Hi, it seems like we have similar results. I am getting 174 TFLOP/s/GPU on MI300X using the recommended hipblaslt backend. unfortunately still slower than bf16 mi300x

The system setup is provided in this gh issue already. Is there any specific information that you like to know?

wangye805 commented 1 week ago

I found a bug in use_fused_attention filtering and sent out PR#81 to fix this issue. With ck fused attn enabled, I can see our MI300X achieves 250 TFLOP/s with hipblaslt, compared to 300 TFLOP/s using H100, if we set the batch size to 8.

We will keep working on other optimizations to match the performance

OrenLeung commented 1 week ago

hi @wangye805

Thanks for the fix! 250TFLOP/s is much better now.

Though, it still about 100 TFLOP/s off from H100 at the same batch size (bsz=8). and about 2.5x slower than H200 at bsz=38

here is my preliminary single gpu H100 700W SXM results:

cc: @hliuca

OrenLeung commented 1 week ago

hi @wangye805 ,

Can we keep this issue open till mi300x single gpu is able to match h100?

hliuca commented 1 week ago

@OrenLeung I guess if @wangye805 increases bsz, the perf will increase too.

OrenLeung commented 1 week ago

@OrenLeung I guess if @wangye805 increases bsz, the perf will increase too.

@hliuca

currently when both are at batch size 8, MI300x get 250TFLOP/s and H100 gets 345.41 TFLOP/s, so about a 30% difference.

But intuition is that this 30% difference will stay the same as we increase batch size for both

hliuca commented 1 week ago

Hi @OrenLeung I am not very sure about this. For many LLM I see, when we keep increasing workload, the gap will get smaller and smaller, and we can pass. Of course, that also depends on optimizations. We will keep working on this.

wangye805 commented 1 week ago

@OrenLeung reopened this issue until we can match H100

wangye805 commented 1 day ago

With hipblaslt auto tunning, I can get 370 tflop/s with batch size 50

OrenLeung commented 1 day ago

Thanks @wangye805, can you share me the exact env flags and what value should I set them to turn hipBlasLt auto tuning?

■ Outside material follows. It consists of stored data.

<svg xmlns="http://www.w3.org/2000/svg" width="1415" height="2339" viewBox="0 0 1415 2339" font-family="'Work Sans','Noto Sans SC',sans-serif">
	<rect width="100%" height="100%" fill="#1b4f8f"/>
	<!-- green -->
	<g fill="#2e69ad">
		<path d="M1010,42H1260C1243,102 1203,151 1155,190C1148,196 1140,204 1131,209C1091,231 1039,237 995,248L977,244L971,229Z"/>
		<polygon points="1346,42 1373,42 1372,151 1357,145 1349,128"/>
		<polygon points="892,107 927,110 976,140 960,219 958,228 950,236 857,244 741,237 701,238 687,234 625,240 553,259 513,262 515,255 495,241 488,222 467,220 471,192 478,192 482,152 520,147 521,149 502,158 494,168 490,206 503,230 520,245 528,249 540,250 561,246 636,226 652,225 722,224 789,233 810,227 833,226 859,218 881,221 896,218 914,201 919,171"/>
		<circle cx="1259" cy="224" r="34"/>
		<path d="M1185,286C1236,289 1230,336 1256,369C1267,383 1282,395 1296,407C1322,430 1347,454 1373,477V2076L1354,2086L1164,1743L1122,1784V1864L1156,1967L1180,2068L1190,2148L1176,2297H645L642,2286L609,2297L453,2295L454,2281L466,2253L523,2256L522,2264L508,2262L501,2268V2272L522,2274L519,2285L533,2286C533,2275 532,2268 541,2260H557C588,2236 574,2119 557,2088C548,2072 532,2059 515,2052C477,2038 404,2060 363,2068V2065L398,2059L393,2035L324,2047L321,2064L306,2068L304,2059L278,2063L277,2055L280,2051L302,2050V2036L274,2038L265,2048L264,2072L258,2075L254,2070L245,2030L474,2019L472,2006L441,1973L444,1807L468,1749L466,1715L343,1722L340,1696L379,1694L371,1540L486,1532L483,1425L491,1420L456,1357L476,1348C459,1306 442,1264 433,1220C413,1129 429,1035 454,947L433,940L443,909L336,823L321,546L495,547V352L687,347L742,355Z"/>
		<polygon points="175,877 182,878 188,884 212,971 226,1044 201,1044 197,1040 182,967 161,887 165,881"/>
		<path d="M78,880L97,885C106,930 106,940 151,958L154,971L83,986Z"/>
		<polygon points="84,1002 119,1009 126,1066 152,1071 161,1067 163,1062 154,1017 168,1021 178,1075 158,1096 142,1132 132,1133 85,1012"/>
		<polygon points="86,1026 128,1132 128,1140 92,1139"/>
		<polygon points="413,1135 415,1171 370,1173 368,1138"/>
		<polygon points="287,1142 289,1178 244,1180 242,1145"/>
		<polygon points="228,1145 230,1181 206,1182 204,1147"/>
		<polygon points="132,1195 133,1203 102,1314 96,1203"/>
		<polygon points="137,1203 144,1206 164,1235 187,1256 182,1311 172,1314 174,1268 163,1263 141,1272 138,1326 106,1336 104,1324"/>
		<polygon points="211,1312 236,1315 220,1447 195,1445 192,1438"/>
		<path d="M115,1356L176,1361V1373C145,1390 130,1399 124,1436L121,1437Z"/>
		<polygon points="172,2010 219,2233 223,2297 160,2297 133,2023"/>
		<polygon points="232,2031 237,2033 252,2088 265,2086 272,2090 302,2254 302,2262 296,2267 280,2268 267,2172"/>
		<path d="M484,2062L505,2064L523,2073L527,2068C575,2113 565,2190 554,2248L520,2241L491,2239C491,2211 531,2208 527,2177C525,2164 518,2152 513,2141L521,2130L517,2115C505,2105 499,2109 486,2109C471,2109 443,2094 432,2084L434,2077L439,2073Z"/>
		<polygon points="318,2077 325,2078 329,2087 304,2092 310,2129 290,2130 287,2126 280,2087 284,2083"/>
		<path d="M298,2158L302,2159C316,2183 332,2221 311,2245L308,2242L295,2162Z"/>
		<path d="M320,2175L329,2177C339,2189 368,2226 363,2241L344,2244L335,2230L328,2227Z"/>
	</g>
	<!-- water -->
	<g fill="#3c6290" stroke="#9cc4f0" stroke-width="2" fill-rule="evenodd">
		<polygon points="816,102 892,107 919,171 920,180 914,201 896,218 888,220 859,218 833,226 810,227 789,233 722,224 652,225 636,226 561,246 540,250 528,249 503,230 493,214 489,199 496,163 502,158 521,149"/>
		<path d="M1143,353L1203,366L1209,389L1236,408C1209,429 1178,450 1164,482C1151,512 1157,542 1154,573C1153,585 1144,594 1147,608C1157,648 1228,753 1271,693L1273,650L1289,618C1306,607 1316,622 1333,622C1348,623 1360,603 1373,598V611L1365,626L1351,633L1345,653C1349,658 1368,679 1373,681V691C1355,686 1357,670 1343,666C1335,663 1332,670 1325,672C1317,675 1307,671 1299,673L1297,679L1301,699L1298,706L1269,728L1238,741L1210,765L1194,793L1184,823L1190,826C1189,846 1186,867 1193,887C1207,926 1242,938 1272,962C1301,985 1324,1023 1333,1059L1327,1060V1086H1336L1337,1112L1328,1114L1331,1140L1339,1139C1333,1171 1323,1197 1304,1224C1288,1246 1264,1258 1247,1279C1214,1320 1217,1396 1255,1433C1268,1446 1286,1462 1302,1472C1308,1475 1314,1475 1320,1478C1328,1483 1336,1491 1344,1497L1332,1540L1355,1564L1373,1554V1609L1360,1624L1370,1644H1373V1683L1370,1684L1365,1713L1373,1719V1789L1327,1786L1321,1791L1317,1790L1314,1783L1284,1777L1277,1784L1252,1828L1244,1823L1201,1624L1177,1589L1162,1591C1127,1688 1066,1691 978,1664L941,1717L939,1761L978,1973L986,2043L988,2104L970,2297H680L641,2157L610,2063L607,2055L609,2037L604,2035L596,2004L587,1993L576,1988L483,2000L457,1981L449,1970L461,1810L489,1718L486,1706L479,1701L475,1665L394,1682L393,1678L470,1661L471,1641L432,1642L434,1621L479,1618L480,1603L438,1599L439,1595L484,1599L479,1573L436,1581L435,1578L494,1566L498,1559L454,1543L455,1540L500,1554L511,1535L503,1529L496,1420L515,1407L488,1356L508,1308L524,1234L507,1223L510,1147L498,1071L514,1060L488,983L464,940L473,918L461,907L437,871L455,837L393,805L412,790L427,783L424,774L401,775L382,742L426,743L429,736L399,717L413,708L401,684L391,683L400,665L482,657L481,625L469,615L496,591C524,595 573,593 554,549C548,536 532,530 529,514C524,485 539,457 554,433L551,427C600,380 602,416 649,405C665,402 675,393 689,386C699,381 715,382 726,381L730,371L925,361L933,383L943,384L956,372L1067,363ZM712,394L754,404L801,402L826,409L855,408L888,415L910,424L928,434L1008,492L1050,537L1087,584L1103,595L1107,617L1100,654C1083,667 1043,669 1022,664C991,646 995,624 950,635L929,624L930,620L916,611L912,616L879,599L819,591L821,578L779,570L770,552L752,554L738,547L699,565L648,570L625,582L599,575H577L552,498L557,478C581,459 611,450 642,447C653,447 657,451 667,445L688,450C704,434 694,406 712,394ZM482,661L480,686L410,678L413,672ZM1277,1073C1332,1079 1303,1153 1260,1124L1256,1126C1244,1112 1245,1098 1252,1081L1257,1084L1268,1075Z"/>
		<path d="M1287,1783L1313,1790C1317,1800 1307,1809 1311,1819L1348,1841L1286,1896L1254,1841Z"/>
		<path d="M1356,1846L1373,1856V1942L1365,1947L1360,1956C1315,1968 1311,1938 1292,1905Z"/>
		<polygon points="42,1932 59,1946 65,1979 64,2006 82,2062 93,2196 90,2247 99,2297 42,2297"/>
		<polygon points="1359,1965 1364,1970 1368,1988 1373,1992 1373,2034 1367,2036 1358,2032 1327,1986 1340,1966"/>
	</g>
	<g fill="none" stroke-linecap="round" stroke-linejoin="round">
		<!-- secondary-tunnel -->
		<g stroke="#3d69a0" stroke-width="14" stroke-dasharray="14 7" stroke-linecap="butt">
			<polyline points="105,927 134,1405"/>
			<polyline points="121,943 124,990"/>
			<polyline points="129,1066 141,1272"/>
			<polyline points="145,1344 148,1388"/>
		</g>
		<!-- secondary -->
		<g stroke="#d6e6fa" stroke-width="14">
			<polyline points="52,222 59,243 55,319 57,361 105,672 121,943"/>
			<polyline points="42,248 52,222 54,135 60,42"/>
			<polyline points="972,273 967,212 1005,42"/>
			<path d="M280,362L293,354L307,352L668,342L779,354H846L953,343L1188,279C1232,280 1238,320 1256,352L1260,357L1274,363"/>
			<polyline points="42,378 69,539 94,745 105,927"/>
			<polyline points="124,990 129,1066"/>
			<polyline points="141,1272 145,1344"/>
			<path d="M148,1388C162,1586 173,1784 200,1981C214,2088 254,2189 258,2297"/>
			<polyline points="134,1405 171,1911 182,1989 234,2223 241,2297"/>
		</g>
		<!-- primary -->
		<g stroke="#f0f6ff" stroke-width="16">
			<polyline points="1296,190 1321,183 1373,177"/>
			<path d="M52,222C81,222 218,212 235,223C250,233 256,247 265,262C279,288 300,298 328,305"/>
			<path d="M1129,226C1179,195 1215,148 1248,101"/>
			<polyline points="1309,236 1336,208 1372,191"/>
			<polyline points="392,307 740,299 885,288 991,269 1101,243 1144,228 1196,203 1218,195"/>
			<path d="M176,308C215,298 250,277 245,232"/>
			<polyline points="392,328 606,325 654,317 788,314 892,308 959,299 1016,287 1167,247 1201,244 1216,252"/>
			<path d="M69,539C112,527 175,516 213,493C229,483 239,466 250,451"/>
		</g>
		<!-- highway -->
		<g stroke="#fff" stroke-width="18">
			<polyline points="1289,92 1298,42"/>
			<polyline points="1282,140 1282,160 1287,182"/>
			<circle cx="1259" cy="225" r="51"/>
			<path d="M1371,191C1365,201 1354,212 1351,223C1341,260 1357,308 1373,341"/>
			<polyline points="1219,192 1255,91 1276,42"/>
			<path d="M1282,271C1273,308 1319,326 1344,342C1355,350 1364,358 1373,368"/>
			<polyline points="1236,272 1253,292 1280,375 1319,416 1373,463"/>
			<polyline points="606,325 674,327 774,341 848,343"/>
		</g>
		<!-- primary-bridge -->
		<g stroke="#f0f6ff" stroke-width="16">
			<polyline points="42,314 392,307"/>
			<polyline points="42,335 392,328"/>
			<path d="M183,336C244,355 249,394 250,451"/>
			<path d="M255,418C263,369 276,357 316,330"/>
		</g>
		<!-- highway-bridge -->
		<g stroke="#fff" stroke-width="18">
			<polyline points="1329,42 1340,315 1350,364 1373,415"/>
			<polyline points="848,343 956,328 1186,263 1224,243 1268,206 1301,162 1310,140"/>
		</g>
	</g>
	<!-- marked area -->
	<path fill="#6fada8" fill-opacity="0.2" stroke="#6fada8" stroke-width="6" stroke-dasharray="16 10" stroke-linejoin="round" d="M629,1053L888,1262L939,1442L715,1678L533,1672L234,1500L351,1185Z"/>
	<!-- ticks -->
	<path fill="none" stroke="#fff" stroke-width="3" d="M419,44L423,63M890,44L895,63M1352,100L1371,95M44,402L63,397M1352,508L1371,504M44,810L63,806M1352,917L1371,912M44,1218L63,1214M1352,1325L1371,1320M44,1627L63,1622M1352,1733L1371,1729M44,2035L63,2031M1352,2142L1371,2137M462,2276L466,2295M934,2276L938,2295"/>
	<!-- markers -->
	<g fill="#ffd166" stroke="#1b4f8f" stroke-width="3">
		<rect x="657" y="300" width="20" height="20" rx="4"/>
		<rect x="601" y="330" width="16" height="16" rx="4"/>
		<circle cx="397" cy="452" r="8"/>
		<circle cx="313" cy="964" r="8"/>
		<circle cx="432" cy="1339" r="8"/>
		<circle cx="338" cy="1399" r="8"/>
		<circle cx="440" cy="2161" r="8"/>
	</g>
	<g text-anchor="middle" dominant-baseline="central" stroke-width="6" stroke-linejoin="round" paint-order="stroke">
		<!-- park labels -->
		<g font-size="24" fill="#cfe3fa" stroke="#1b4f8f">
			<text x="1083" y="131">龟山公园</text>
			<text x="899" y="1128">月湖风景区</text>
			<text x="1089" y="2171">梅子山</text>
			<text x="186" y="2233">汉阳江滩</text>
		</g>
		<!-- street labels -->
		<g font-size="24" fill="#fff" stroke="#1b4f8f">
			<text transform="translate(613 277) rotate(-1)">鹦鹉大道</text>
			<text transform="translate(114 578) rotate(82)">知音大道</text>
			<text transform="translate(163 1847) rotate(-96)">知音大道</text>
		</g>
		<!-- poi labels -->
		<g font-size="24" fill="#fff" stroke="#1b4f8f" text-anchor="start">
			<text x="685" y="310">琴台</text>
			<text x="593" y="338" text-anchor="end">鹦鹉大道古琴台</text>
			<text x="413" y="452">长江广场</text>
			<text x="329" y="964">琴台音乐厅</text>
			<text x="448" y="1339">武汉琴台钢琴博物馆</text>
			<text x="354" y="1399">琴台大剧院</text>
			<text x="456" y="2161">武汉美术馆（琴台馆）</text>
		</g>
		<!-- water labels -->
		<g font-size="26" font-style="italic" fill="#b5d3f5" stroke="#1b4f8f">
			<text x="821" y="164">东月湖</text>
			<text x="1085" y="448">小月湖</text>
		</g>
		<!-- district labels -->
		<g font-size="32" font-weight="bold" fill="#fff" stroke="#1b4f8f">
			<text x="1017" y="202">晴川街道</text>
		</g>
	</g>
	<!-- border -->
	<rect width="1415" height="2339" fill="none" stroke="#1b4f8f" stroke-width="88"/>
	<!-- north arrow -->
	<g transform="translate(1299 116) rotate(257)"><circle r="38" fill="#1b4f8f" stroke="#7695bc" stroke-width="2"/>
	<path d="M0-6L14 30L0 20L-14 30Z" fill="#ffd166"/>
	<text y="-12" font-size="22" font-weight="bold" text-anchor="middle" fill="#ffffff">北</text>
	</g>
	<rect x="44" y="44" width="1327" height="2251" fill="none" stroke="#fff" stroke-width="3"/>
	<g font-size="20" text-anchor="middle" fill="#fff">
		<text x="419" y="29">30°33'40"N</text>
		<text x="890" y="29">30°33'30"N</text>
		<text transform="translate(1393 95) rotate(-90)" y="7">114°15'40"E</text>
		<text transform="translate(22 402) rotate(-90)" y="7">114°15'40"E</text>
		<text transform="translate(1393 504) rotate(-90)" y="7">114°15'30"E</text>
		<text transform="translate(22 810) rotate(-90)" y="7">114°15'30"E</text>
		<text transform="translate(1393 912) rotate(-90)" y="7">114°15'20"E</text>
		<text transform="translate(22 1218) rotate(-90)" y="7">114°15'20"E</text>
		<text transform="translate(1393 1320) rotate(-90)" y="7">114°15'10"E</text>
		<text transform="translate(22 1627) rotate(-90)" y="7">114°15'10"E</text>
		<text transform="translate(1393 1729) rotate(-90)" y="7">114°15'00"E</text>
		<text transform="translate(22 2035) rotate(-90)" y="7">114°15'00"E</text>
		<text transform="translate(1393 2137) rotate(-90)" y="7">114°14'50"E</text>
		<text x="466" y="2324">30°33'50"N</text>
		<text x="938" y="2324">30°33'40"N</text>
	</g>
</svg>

wangye805 commented 1 day ago

@OrenLeung You can use the following envs to turn on hipblaslt tunning: TE_HIPBLASLT_TUNING_RUN_COUNT=20 TE_HIPBLASLT_TUNING_ALGO_COUNT=1000

OrenLeung commented 1 day ago

With hipblaslt auto tunning, I can get 370 tflop/s with batch size 50

@wangye805 at giant batch size, h100 can get 490 TFLOP/s, h200 can get 630 TFLOP/s. good improvement but seems like still 120 TFLOP/s difference

OrenLeung commented 1 day ago

@OrenLeung You can use the following envs to turn on hipblaslt tunning: TE_HIPBLASLT_TUNING_RUN_COUNT=20 TE_HIPBLASLT_TUNING_ALGO_COUNT=1000

thanks! will definitely try that. tuning_algo_count=1000 lol, i guess we probably need #67 to store the tuning results?